I am involved in teaching food system principles in the Bachelor of Health Science (Nutrition Major), however, this topic is not limited to these units or this course in the university.
Are the learning and teaching activities integrated across multiple units/courses/modules and year levels or delivered as a stand-alone unit/course/module?
Integrated
Is this content compulsory or an elective?
Compulsory/Electives
Do you include experiential learning and teaching activities? (Please note: these can be on or off-campus, and part of the assessed curricula or a voluntary offering)
Yes, includes an assessed micro-placement in community nutrition organisations, many working within food systems contexts
Which learning and teaching activity(s) would you consider to be your most effective to facilitate a deep learning amongst students? These can be in-class, assessment tasks, field trips, volunteer opportunities, etc.
The micro-placement paired with structured reflection using the Relational Employability Framework and Gibbs' Reflective Cycle in a third year undergraduate degree. Students engage directly with community food systems challenges and critically examine their role within them.
Showcase of Ros' SFS Learning & Teaching Activities
Case Study: Building Food Systems Thinking in Nutrition Students: From Micro-Placement Evidence to Structured Scaffolding
In a third year Community Nutrition unit, students complete an assessed micro-placement with community organisations, including early childhood education and care services, local government organisations, and university-based community groups. Students design and deliver a nutrition education session to their placement organisation, then complete a critical written reflection using the Relational Employability Framework (REF) and Gibbs' Reflective Cycle.
The REF encourages students to reflect across three dimensions: Foundational Career Development and Identities, Interactions with Others, and Contributions to Local and Global Challenges, the last of which encompasses environmental sustainability and food systems thinking.
A published case study of this approach (Cook and Sambell, 2025, International Journal of Work-Integrated Learning) provided an honest and useful evidence base. While the micro-placement successfully built students' professional confidence and skills, reflections were heavily weighted toward personal career development (55% of themes). Engagement with food systems and sustainability was the least represented dimension, with only 11% of themes addressing local and global challenges. Students could describe their placement experience well, but rarely connected it to broader systemic or sustainability concerns.

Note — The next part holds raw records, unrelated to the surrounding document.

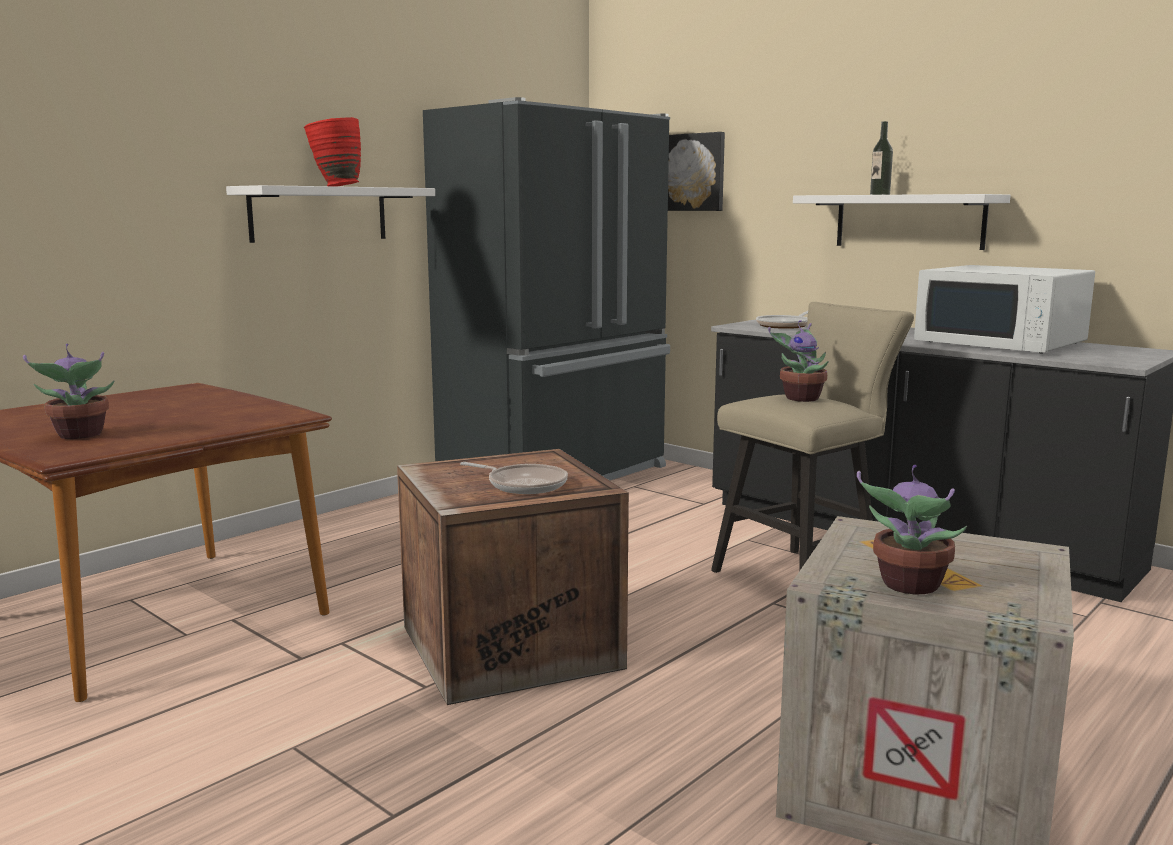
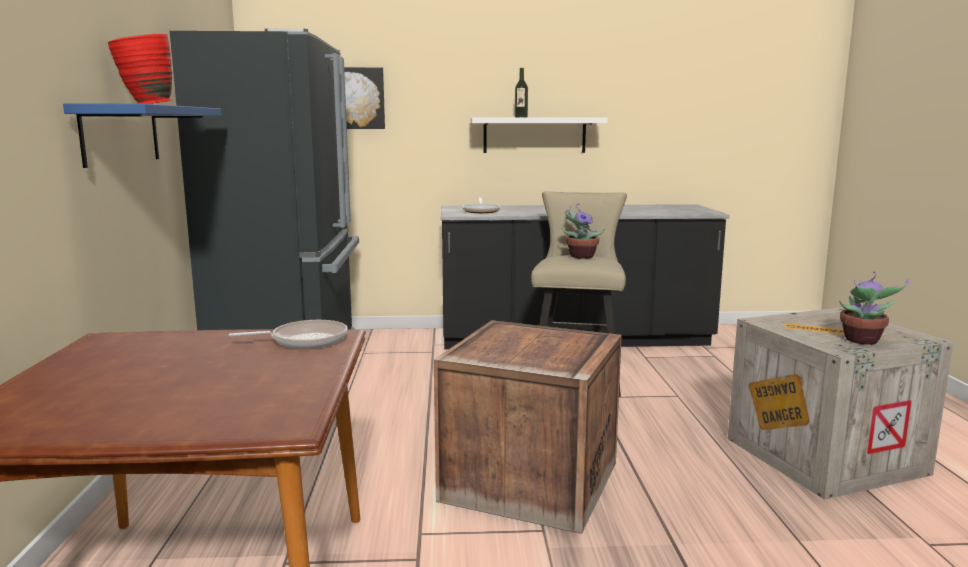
camera: 45 degrees left, 0 degrees up
potted plant [23,344,115,439] -> none
white shelf [226,185,435,243] -> blue shelf [63,103,222,168]
frying pan [460,462,568,494] -> frying pan moved to [229,320,348,349]
white microwave [914,265,1095,353] -> none

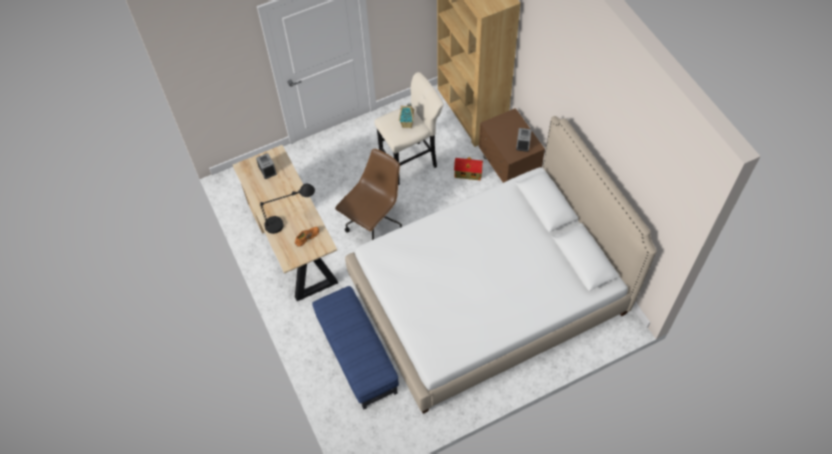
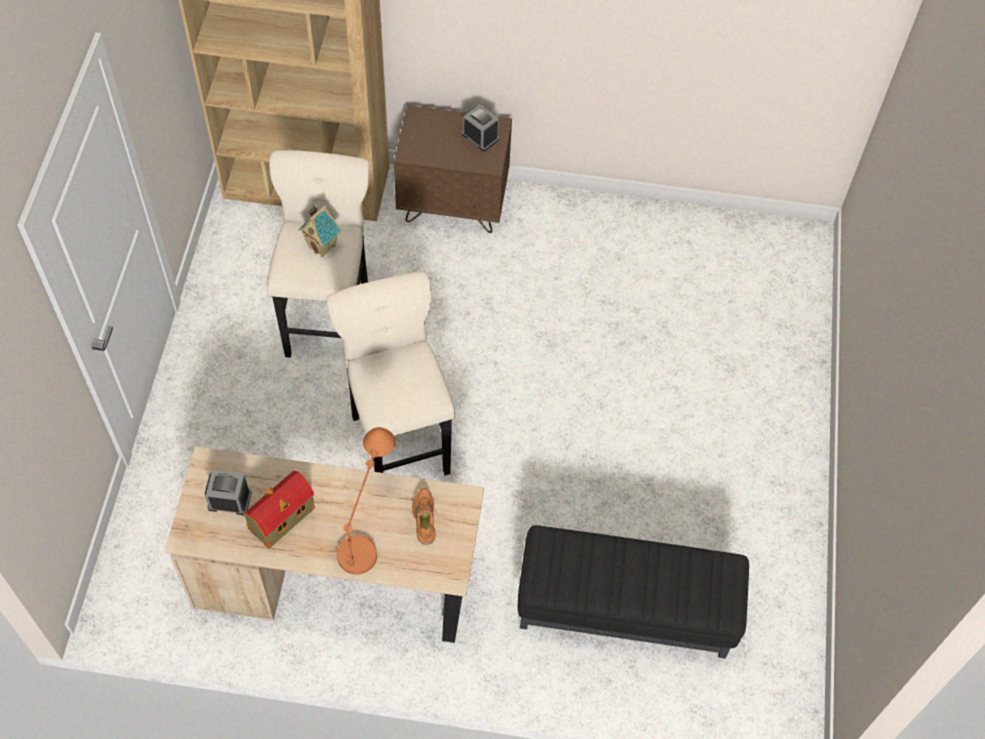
camera: 60 degrees left, 0 degrees up
black table lamp [260,183,315,234] -> orange table lamp [337,427,395,575]
blue ottoman [312,286,399,409] -> black ottoman [518,525,749,659]
brown office chair [335,149,402,240] -> beige stool [326,271,455,475]
bed [345,116,657,414] -> none
toy house [454,157,483,180] -> toy house moved to [243,471,315,549]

Rather than treating this as a failure, the findings were used as a design prompt. They confirmed what many educators suspect: experiential learning alone does not automatically produce food systems thinking. Students need explicit scaffolding, structured prompts, and curriculum-embedded support to make those connections visible and meaningful.
In direct response, the Relational Employability Matrix (REM) was developed (Sambell, 2025, Edith Cowan University). The REM translates the three REF dimensions into 30 specific skills, each mapped across five development stages. It gives students a practical, self-directed tool to assess where they are and identify concrete next steps, including in systems thinking, sustainability, cultural competence, and ethical leadership. Critically, it makes the food systems dimension of professional practice visible and assessable, rather than incidental.
In the classroom, the REM can scaffold discussion before, during, and after placement/or class assessments, helping students explicitly locate food systems and sustainability within their developing professional identity. For educators, it offers a means to identify patterns across cohorts and design targeted curriculum responses.
The REM is available and adaptable across university, community, and workplace settings. For nutrition and dietetics educators seeking practical tools to deepen students' food systems engagement, it offers a research-grounded, low-burden starting point, one developed directly from evidence of where students' thinking stalls and designed to develop global citizenship in nutrition graduates.